Scan the records below for the string "Rendered" and return every line where it appears.

*** DATA FOR THIS TASK Section Begins ***

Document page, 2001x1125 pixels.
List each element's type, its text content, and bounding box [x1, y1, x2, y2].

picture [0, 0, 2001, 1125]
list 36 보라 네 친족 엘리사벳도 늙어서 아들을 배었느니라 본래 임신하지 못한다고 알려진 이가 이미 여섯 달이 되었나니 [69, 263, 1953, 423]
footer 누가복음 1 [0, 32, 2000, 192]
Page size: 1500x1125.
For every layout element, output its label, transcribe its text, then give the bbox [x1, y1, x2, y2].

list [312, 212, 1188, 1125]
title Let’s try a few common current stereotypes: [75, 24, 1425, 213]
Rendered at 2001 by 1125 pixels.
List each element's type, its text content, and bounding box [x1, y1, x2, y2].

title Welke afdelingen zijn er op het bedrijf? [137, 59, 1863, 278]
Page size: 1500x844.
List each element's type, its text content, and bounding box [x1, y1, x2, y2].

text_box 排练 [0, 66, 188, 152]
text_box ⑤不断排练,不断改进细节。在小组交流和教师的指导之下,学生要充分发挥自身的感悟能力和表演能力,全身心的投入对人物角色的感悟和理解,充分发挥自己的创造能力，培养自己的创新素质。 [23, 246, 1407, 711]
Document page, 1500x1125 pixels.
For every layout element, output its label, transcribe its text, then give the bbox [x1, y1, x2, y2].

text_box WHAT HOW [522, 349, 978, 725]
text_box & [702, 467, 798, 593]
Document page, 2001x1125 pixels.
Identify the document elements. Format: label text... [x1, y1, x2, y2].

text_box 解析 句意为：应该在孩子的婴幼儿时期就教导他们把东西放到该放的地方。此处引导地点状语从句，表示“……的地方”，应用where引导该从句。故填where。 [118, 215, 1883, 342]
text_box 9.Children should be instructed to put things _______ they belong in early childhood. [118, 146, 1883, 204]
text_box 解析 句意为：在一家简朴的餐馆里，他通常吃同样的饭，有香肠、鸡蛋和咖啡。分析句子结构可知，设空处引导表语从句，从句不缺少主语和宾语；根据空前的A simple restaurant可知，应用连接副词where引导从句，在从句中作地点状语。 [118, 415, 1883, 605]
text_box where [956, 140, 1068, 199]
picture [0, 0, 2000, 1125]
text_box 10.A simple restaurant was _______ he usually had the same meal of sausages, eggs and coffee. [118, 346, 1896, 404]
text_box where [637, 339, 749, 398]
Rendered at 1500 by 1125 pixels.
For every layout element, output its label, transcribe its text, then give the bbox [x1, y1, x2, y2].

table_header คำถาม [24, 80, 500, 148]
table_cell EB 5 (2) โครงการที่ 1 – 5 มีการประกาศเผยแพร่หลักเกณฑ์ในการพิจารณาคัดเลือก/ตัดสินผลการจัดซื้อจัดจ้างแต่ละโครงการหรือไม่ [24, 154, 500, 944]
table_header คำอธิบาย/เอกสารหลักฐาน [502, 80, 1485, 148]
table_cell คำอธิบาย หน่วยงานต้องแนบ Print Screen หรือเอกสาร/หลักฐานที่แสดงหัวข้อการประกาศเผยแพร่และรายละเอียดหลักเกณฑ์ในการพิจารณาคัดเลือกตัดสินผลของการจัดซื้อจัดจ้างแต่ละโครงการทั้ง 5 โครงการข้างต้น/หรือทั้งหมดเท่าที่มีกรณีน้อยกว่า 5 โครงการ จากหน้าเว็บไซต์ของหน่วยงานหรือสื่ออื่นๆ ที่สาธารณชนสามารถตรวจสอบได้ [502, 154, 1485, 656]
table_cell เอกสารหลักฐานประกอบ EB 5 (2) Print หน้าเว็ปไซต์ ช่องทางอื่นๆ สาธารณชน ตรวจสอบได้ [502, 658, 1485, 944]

*** DATA FOR THIS TASK Section Ends ***

TASK SOLUTION:
Rendered at 2001 by 1125 pixels.
Rendered at 1500 by 1125 pixels.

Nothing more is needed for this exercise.